Selected text.
==================================================

Can tree structures solve your problems?

8 min read

Representing hierarchical data can be a challenging task in relational databases. Tree structures in SQL are a fundamental solution to this problem, allowing you to organize data hierarchically, just like the branches of a tree. In this blog post, let’s dive into the world of tree structures in SQL with zen8labs, exploring the advantages, disadvantages, and providing practical examples to help you understand when and how to use tree structures effectively.

Basic concepts

  • Nodes: each element in a tree structure is called a node.
  • Root nodes: this is the starting point of a tree
  • Parent and child nodes: nodes can have “parent” and “child” relationships.
  • Leaf: nodes that have no child are called “leaf nodes”. They are endpoints of the tree branches.
A simple example of a "Tree Structure" within an organization

Now, let’s look at some methods for database design for storing tree in SQL, using a simple structure of an organization in the picture above.

Adjacency List

Each node records its parent node.

Each node records its parent node

Sample queries

(Below are some sample queries, the rest is in the attachments)

Select Full tree

WITH RECURSIVE FullTree AS (
    SELECT node_id, node_name, parent_id, 1 AS level
    FROM AdjacencyListHierarchy
    WHERE parent_id IS NULL -- Assuming NULL represents the root node
    UNION ALL
    SELECT a.node_id, a.node_name, a.parent_id, ft.level + 1
    FROM AdjacencyListHierarchy AS a
    INNER JOIN FullTree AS ft ON a.parent_id = ft.node_id
)
SELECT node_id, node_name, parent_id, level
FROM FullTree
ORDER BY node_id;

Select Subtree

WITH RECURSIVE SubTree AS (
    SELECT node_id, node_name, parent_id, 0 AS level
    FROM AdjacencyListHierarchy
    WHERE node_name = 'HR Department' -- Replace with the node you want to start the subtree from
    UNION ALL
    SELECT a.node_id, a.node_name, a.parent_id, st.level + 1
    FROM AdjacencyListHierarchy AS a
    INNER JOIN SubTree AS st ON a.parent_id = st.node_id
)
SELECT node_id, node_name, parent_id, level
FROM SubTree
ORDER BY node_id;

Select full path of a node

WITH RECURSIVE NodePath AS (
    SELECT node_id, node_name, parent_id
    FROM AdjacencyListHierarchy
    WHERE node_name = 'Eva Davis' -- Replace with the node you want to find the path for
    UNION ALL
    SELECT alh.node_id, alh.node_name, alh.parent_id
    FROM AdjacencyListHierarchy AS alh
    INNER JOIN NodePath AS np ON alh.node_id = np.parent_id
)

==================================================

Provided data.
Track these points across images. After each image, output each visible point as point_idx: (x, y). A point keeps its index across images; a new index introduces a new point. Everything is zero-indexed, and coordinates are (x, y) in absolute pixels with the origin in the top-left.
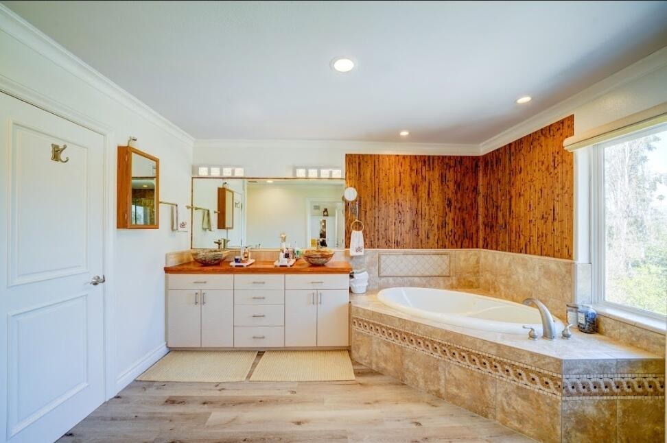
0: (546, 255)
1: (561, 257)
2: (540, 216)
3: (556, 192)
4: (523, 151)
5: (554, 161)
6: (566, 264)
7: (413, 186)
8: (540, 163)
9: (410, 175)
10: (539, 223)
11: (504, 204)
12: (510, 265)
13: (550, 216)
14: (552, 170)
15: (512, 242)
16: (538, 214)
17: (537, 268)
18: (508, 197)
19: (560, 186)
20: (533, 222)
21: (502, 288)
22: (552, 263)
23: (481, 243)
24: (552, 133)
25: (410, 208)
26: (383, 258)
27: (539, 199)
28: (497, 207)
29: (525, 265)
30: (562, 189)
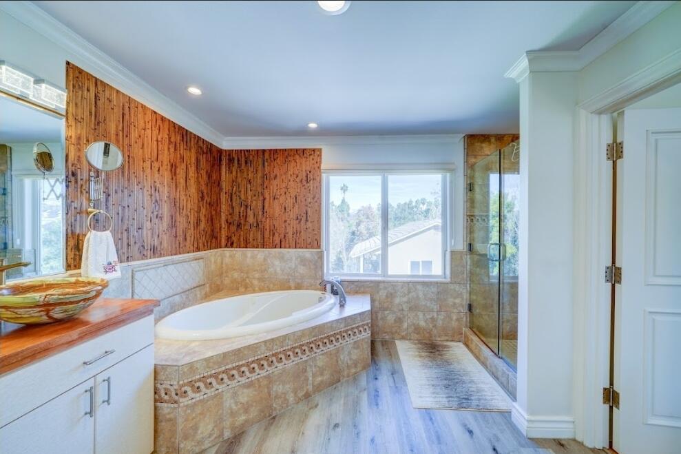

==================================================

Task set.
1. Copy out the passage of the SQL tree structures post from "Can tree structures" up to and including "tree structures effectively.".
2. In the adjacency list method described in the SQL tree structures post, what does each node record?
3. Continue the post on tree structures in SQL from the point where it stops.

Numbered responses.
1.
Can tree structures solve your problems?

8 min read

Representing hierarchical data can be a challenging task in relational databases. Tree structures in SQL are a fundamental solution to this problem, allowing you to organize data hierarchically, just like the branches of a tree. In this blog post, let’s dive into the world of tree structures in SQL with zen8labs, exploring the advantages, disadvantages, and providing practical examples to help you understand when and how to use tree structures effectively.

2. Each node records its parent node.

3.
SELECT GROUP_CONCAT(node_name ORDER BY node_id DESC SEPARATOR ' / ') AS full_path
FROM NodePath;

Summary

Advantages

  • Easy to understand: It is the natural way we think about hierarchical structures.
  • Easy to insert / delete: we only need to modify “parent_id” of a node.
  • Flexible: it can represent many types of hierarchical structures, with varying levels of depth

Disadvantages

  • Slow queries: since it requires recursive SQL queries, the performance will not be great.
  • Complex query when retrieving full path of a node, especially when using recursive queries.

Nested set

We are using additional column, “lft” and “rgt” to store information about node’s position within the hierarchy. The child range will be inside the parent range. For example, in the image below, the “HR Department” is the child of the Organization because the range (2,9) is inside (1,32).

Example of Nested set

Sample queries

(Below are some sample queries, the rest is in the attachments)

Insert

-- Specify the name of the new node and the parent node where it should be inserted
SET @newNodeName = 'New Department';
SET @parentNodeID = 1; -- ID of the parent node ('Organization' in this case)
 
-- Calculate the rightmost right (rgt) value in the parent's subtree
SELECT rgt INTO @rightmostRgt
FROM NestedSetTree
WHERE node_id = @parentNodeID;
 
-- Increase rgt values of nodes greater than or equal to the rightmostRgt within the parent's subtree
UPDATE NestedSetTree
SET rgt = rgt + 2
WHERE rgt >= @rightmostRgt;
 
-- Increase lft values of nodes greater than or equal to the rightmostRgt within the parent's subtree
UPDATE NestedSetTree
SET lft = lft + 2
WHERE lft >= @rightmostRgt;
 
-- Insert the new node with calculated left and right values
INSERT INTO NestedSetTree (node_id, node_name, lft, rgt)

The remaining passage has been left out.